Extract provided »
========================================
- Rutovu Hospital is located in Burundi Rutovu Hospital

Geography
- Location: Rutovu, Bururi Province, Burundi
- Coordinates: 3°52′52″S 29°50′42″E﻿ / ﻿3.8811°S 29.84491°E

Organisation
- Care system: Public

Links
- Lists: Hospitals in Burundi

= Rutovu Hospital =

The Rutovu Hospital (Hôpital de Rutovu) is a hospital in Bururi Province, Burundi.

==Location==

The hospital is a district hospital in the southeast of the Matana Health District, which serves the north of Bururi Province.
It is a public district hospital serving a population of 90,709 as of 2014.
The Rutovu Hospital is supported by Czech doctors.
As of 2016 the only other hospitals in the province were the Bururi Hospital and the Matana Hospital.
The hospital is in the southwest of the town of Rutovu.

==Events==

In August 2014 two nurses were arrested in possession of dental equipment that had been stolen from the hospital.
In September 2014 the director of the hospital was arrested, the fifth employee to be arrested in connection with repeated theft of medical equipment from the hospital.
Thefts included dental equipment, microscopes, a biochemistry device and the ultrasound machine.
========================================
Collected data »
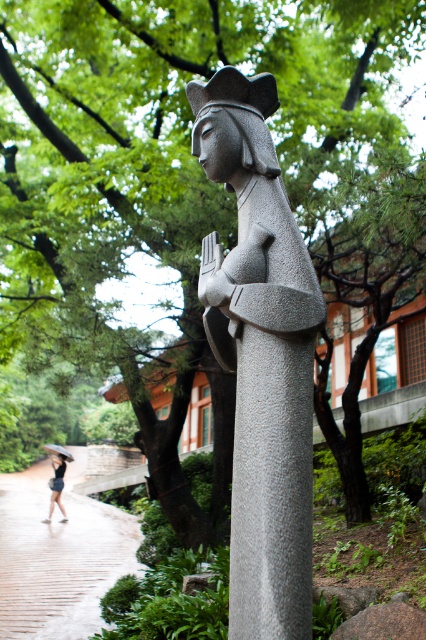
Who is positioned more to the left, granite statue at center or matte black dress at lower left?

matte black dress at lower left is more to the left.

How far apart are granite statue at center and matte black dress at lower left?

They are 29.83 feet apart.

This screenshot has width=426, height=640. Identify the location of granite statue at center. (261, 356).

This screenshot has height=640, width=426. In order to click on granite statue at center in this screenshot , I will do `click(261, 356)`.

Can you confirm if granite statue at center is positioned to the left of transparent plastic umbrella at lower left?

Incorrect, granite statue at center is not on the left side of transparent plastic umbrella at lower left.

Does point (253, 253) come behind point (65, 458)?

No, it is in front of (65, 458).

Where is `granite statue at center`? The width and height of the screenshot is (426, 640). granite statue at center is located at coordinates (261, 356).

At what (x,y) coordinates should I click in order to perform the action: click on granite statue at center. Please return your answer as a coordinate pair (x, y). The image size is (426, 640). Looking at the image, I should click on (261, 356).

Is brown brick path at lower left positioned before transparent plastic umbrella at lower left?

That is True.

Which is above, brown brick path at lower left or transparent plastic umbrella at lower left?

transparent plastic umbrella at lower left is above.

What do you see at coordinates (58, 554) in the screenshot? I see `brown brick path at lower left` at bounding box center [58, 554].

This screenshot has width=426, height=640. I want to click on brown brick path at lower left, so coord(58,554).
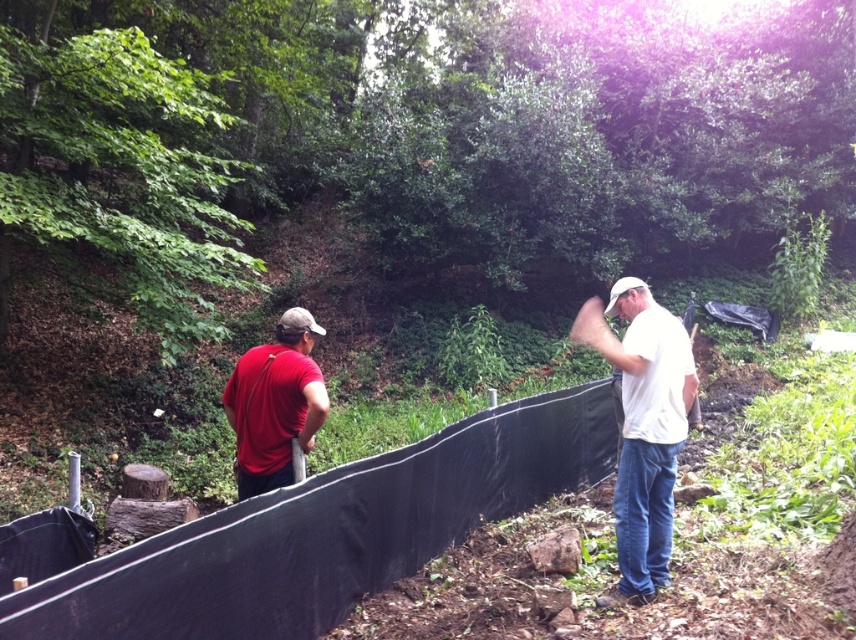
You are a worker in the forested area and need to place a tool exactly at the center of the black plastic fence at center. According to the coordinates provided, where should you place it?

The black plastic fence at center is located at point (325, 532), so you should place the tool exactly at those coordinates.

Consider the image. You are a construction worker who needs to determine if you can easily step over the black plastic fence at center while avoiding the white matte shirt at right. Can you do this?

The black plastic fence at center is shorter than the white matte shirt at right, so yes, you can easily step over the black plastic fence at center since it is not as tall as the white matte shirt at right.

You are a hiker who just arrived at this forested area. You see the white matte shirt at right and the matte red shirt at left. Which person is standing higher in elevation?

The white matte shirt at right is above the matte red shirt at left, indicating that the person in the white matte shirt at right is standing higher in elevation.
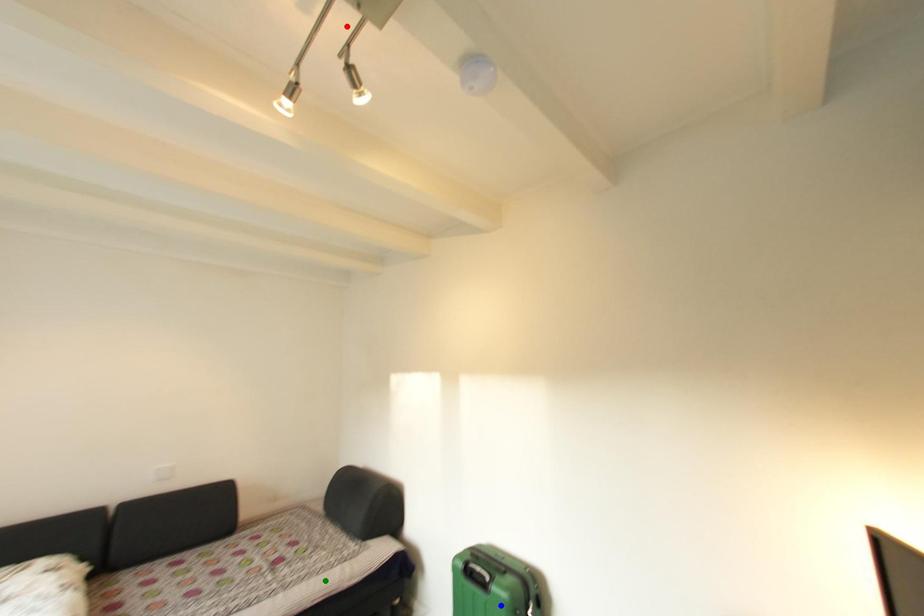
Looking at this image, order these from nearest to farthest:
A) red point
B) blue point
C) green point

1. red point
2. blue point
3. green point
========================================
Exercise instructions »
(a) In the Rutovu Hospital article, what population did the hospital serve as of 2014?
(b) Echo the passage from the Rutovu Hospital article word for word, starting at "It is a public" and ending at "town of Rutovu.".

Answers to the problems »
(a) 90,709

(b)
It is a public district hospital serving a population of 90,709 as of 2014.
The Rutovu Hospital is supported by Czech doctors.
As of 2016 the only other hospitals in the province were the Bururi Hospital and the Matana Hospital.
The hospital is in the southwest of the town of Rutovu.